ABOUT THIS TASK: Could you restate all of the records below exactly, with the pictures left out?

INFORMATION:
+--

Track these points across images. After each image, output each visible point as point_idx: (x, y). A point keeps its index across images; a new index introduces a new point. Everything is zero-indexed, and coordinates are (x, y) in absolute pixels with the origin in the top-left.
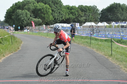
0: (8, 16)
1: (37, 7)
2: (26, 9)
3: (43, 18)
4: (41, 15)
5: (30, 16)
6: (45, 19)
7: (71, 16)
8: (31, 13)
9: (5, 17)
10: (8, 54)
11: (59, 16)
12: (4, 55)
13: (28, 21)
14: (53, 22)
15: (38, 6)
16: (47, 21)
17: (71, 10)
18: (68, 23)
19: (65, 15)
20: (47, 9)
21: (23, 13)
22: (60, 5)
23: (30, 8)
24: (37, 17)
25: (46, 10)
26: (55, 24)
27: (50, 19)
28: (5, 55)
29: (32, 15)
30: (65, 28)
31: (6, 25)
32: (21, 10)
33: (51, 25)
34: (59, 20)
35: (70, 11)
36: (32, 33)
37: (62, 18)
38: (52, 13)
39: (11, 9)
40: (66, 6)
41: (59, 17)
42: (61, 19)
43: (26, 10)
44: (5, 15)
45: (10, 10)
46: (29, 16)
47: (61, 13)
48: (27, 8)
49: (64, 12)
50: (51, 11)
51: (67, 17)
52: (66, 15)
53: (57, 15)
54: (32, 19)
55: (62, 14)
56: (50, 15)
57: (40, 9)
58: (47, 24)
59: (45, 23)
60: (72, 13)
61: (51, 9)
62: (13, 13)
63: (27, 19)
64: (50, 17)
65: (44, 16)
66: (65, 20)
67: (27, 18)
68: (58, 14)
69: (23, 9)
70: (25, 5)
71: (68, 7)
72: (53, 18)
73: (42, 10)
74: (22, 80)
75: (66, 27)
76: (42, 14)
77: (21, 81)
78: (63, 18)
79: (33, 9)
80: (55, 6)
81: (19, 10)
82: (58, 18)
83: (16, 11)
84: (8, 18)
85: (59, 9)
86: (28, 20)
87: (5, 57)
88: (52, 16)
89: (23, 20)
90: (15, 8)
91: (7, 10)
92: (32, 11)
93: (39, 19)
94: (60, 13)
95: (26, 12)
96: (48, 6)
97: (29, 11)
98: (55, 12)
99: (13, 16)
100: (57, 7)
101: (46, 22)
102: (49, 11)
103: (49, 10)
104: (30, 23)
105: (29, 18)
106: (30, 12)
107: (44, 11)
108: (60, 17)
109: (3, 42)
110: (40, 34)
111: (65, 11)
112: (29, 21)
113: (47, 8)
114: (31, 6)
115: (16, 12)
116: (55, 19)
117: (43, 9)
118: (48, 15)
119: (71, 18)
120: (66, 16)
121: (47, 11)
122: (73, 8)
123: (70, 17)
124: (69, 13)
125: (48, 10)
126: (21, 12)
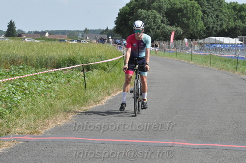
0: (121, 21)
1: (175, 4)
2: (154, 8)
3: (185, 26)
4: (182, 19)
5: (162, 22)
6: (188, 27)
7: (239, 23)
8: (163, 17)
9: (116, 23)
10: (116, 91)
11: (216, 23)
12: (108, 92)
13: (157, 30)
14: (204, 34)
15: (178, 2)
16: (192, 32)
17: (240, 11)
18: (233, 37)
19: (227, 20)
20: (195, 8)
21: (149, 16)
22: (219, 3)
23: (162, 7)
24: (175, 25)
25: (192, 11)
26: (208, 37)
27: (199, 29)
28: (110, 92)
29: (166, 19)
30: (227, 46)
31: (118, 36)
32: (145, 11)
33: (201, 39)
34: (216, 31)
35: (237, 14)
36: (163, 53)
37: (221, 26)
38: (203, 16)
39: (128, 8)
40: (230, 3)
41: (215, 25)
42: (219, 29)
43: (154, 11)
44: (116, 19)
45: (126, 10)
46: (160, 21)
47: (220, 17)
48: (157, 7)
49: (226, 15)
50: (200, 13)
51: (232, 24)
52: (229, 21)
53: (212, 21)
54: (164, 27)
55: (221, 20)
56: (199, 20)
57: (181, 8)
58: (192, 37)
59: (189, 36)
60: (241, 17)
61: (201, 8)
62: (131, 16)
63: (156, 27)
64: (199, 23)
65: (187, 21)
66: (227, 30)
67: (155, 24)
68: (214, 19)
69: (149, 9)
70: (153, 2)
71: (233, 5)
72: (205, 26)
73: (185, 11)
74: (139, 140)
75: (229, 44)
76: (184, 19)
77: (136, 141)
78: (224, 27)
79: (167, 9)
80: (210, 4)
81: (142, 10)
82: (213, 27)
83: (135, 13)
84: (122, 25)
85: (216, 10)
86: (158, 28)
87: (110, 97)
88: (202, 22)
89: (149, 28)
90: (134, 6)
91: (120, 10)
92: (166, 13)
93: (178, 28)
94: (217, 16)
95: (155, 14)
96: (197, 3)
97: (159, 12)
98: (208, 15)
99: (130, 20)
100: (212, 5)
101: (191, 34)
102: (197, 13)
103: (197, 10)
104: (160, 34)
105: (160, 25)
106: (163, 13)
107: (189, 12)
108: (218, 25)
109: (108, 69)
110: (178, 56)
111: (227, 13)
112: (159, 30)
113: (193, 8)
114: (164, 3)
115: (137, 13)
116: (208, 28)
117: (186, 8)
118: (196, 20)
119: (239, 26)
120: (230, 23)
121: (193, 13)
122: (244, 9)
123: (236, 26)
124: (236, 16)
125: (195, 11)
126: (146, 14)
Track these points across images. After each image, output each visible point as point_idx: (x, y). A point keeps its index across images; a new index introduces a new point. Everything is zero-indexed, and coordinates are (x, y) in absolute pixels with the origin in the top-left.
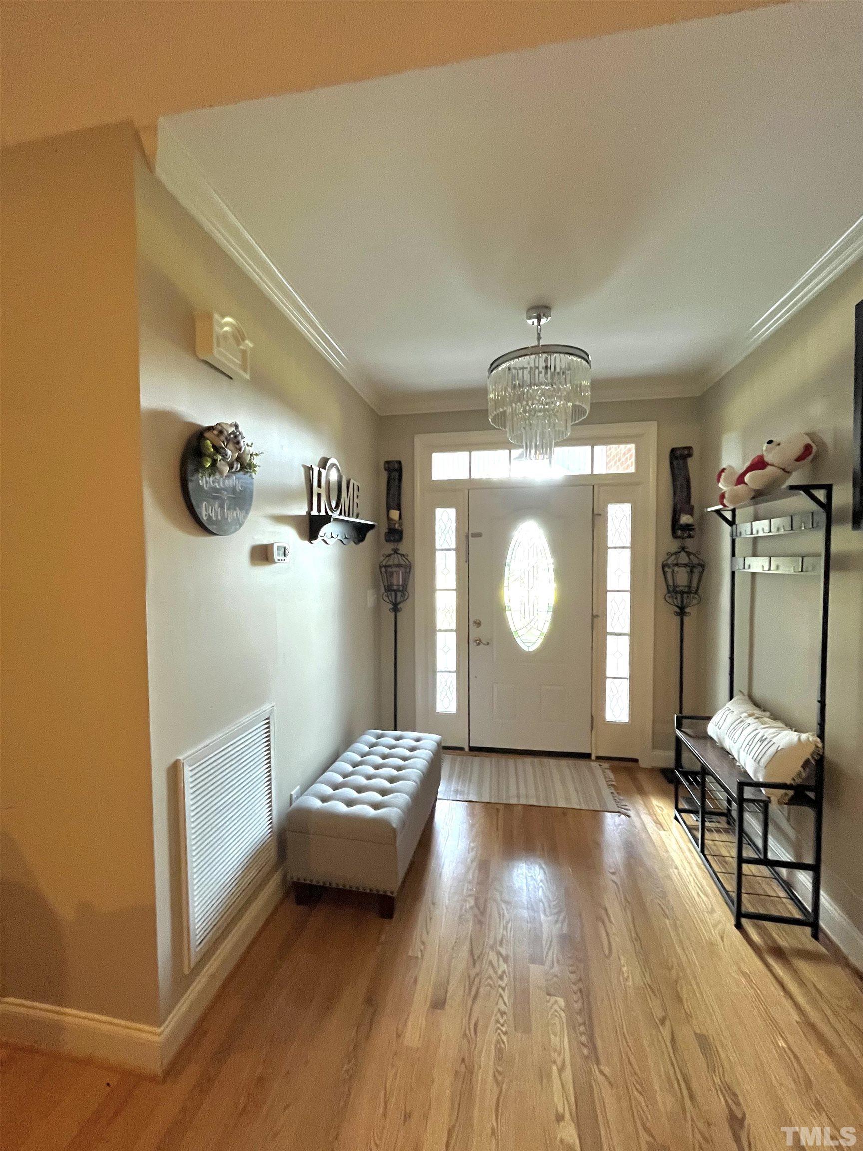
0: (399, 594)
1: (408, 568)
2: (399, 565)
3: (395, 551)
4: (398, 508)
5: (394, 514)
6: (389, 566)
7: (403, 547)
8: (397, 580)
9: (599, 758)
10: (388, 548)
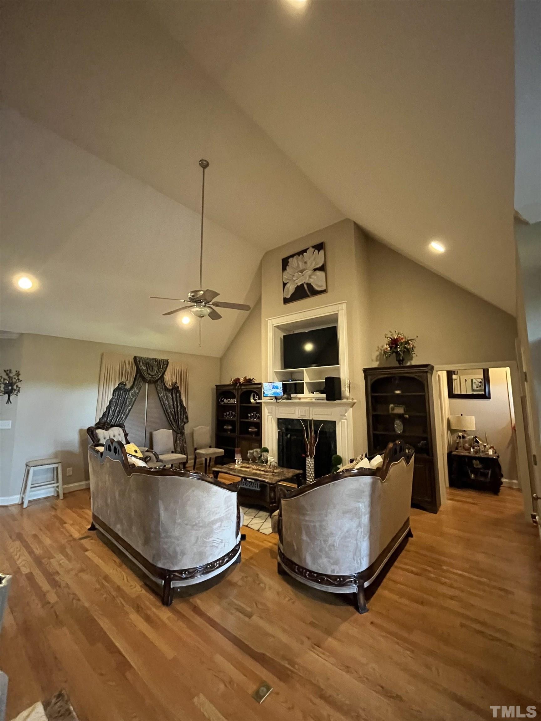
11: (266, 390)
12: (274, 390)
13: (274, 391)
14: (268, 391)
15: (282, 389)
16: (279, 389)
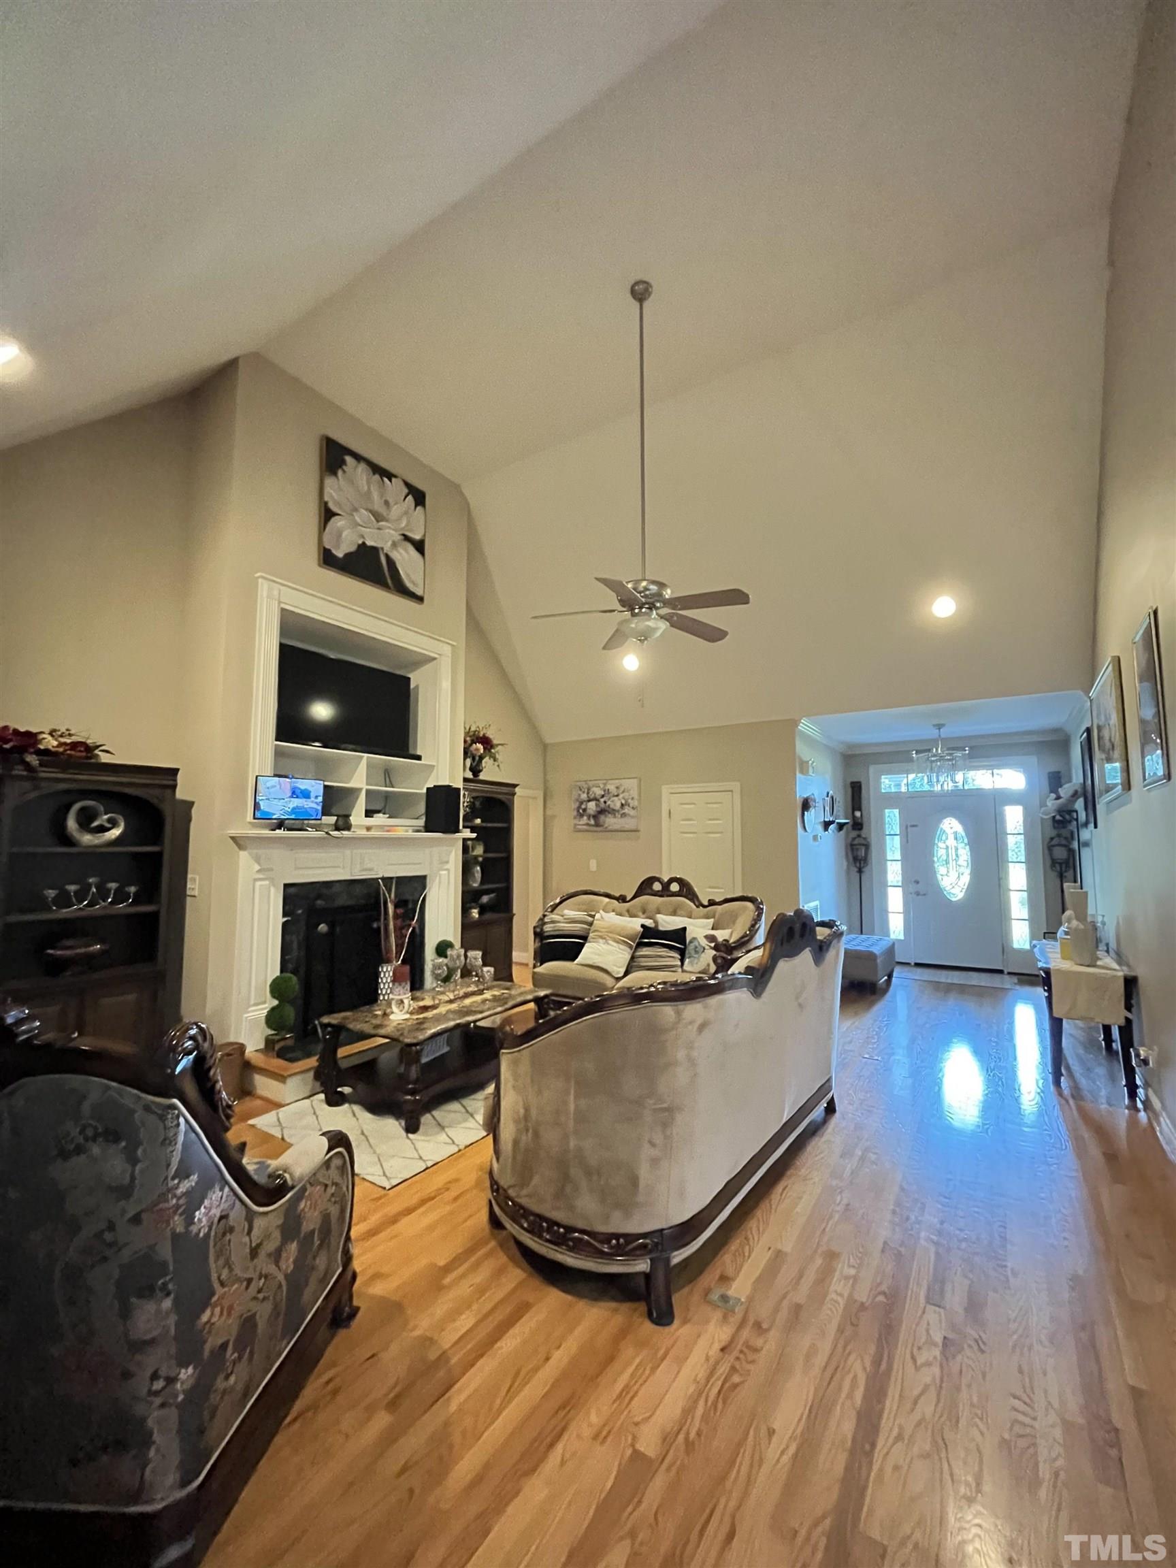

+--

EXERCISE RESPONSE:
Track these points across images. After each image, output each visible point as point_idx: (x, y). A point keeps its index across images; a new index introduces a new point. Everything is zero-indexed, and coordinates are (x, y) in absolute pixels with the origin in the top-left.
0: (8, 16)
1: (37, 7)
2: (26, 9)
3: (43, 18)
4: (41, 15)
5: (30, 16)
6: (45, 19)
7: (71, 16)
8: (31, 13)
9: (5, 17)
10: (8, 54)
11: (59, 16)
12: (4, 55)
13: (28, 21)
14: (53, 22)
15: (38, 6)
16: (47, 21)
17: (71, 10)
18: (68, 23)
19: (65, 15)
20: (47, 9)
21: (23, 13)
22: (60, 5)
23: (30, 8)
24: (37, 17)
25: (46, 10)
26: (55, 24)
27: (50, 19)
28: (5, 55)
29: (32, 15)
30: (65, 28)
31: (6, 25)
32: (21, 10)
33: (51, 25)
34: (59, 20)
35: (70, 11)
36: (32, 33)
37: (62, 18)
38: (52, 13)
39: (11, 9)
40: (66, 6)
41: (59, 17)
42: (61, 19)
43: (26, 10)
44: (5, 15)
45: (10, 10)
46: (29, 16)
47: (61, 13)
48: (27, 8)
49: (64, 12)
50: (51, 11)
51: (67, 17)
52: (66, 15)
53: (57, 15)
54: (32, 19)
55: (62, 14)
56: (50, 15)
57: (40, 9)
58: (47, 24)
59: (45, 23)
60: (72, 13)
61: (51, 9)
62: (13, 13)
63: (27, 19)
64: (50, 17)
65: (44, 16)
66: (65, 20)
67: (27, 18)
68: (58, 14)
69: (23, 9)
70: (25, 5)
71: (68, 7)
72: (53, 18)
73: (42, 10)
74: (22, 80)
75: (66, 27)
76: (42, 14)
77: (21, 81)
78: (63, 18)
79: (33, 9)
80: (55, 6)
81: (19, 10)
82: (58, 18)
83: (16, 11)
84: (8, 18)
85: (59, 9)
86: (28, 20)
87: (5, 57)
88: (52, 16)
89: (23, 20)
90: (15, 8)
91: (7, 10)
92: (32, 11)
93: (39, 19)
94: (60, 13)
95: (26, 12)
96: (48, 6)
97: (29, 11)
98: (55, 12)
99: (13, 16)
100: (57, 7)
101: (46, 22)
102: (49, 11)
103: (49, 10)
104: (30, 23)
105: (29, 18)
106: (30, 12)
107: (44, 11)
108: (60, 17)
109: (3, 42)
110: (40, 34)
111: (65, 11)
112: (29, 21)
113: (47, 8)
114: (31, 6)
115: (16, 12)
116: (55, 19)
117: (43, 9)
118: (48, 15)
119: (71, 18)
120: (66, 16)
121: (47, 11)
122: (73, 8)
123: (70, 17)
124: (69, 13)
125: (48, 10)
126: (21, 12)
0: (121, 21)
1: (175, 4)
2: (154, 8)
3: (185, 26)
4: (182, 19)
5: (162, 22)
6: (188, 27)
7: (239, 23)
8: (163, 17)
9: (116, 23)
10: (116, 91)
11: (216, 23)
12: (108, 92)
13: (157, 30)
14: (204, 34)
15: (178, 2)
16: (192, 32)
17: (240, 11)
18: (233, 37)
19: (227, 20)
20: (195, 8)
21: (149, 16)
22: (219, 3)
23: (162, 7)
24: (175, 25)
25: (192, 11)
26: (208, 37)
27: (199, 29)
28: (110, 92)
29: (166, 19)
30: (227, 46)
31: (118, 36)
32: (145, 11)
33: (201, 39)
34: (216, 31)
35: (237, 14)
36: (163, 53)
37: (221, 26)
38: (203, 16)
39: (128, 8)
40: (230, 3)
41: (215, 25)
42: (219, 29)
43: (154, 11)
44: (116, 19)
45: (126, 10)
46: (160, 21)
47: (220, 17)
48: (157, 7)
49: (226, 15)
50: (200, 13)
51: (232, 24)
52: (229, 21)
53: (212, 21)
54: (164, 27)
55: (221, 20)
56: (199, 20)
57: (181, 8)
58: (192, 37)
59: (189, 36)
60: (241, 17)
61: (201, 8)
62: (131, 16)
63: (156, 27)
64: (199, 23)
65: (187, 21)
66: (227, 30)
67: (155, 24)
68: (214, 19)
69: (149, 9)
70: (153, 2)
71: (233, 5)
72: (205, 26)
73: (185, 11)
74: (139, 140)
75: (229, 44)
76: (184, 19)
77: (136, 141)
78: (224, 27)
79: (167, 9)
80: (210, 4)
81: (142, 10)
82: (213, 27)
83: (135, 13)
84: (122, 25)
85: (216, 10)
86: (158, 28)
87: (110, 97)
88: (202, 22)
89: (149, 28)
90: (134, 6)
91: (120, 10)
92: (166, 13)
93: (178, 28)
94: (217, 16)
95: (155, 14)
96: (197, 3)
97: (159, 12)
98: (208, 15)
99: (130, 20)
100: (212, 5)
101: (191, 34)
102: (197, 13)
103: (197, 10)
104: (160, 34)
105: (160, 25)
106: (163, 13)
107: (189, 12)
108: (218, 25)
109: (108, 69)
110: (178, 56)
111: (227, 13)
112: (159, 30)
113: (193, 8)
114: (164, 3)
115: (137, 13)
116: (208, 28)
117: (186, 8)
118: (196, 20)
119: (239, 26)
120: (230, 23)
121: (193, 13)
122: (244, 9)
123: (236, 26)
124: (236, 16)
125: (195, 11)
126: (146, 14)
Track these points across images. After each image, output each visible point as point_idx: (x, y). A point keeps its index across images; a new index introduces a new point. Everything is zero-indexed, and coordinates are (x, y) in absolute pixels with the origin in the top-left.
0: (399, 594)
1: (408, 568)
2: (399, 565)
3: (395, 551)
4: (398, 508)
5: (394, 514)
6: (389, 566)
7: (403, 547)
8: (397, 580)
9: (599, 758)
10: (388, 548)
11: (266, 390)
12: (274, 390)
13: (274, 391)
14: (268, 391)
15: (282, 389)
16: (279, 389)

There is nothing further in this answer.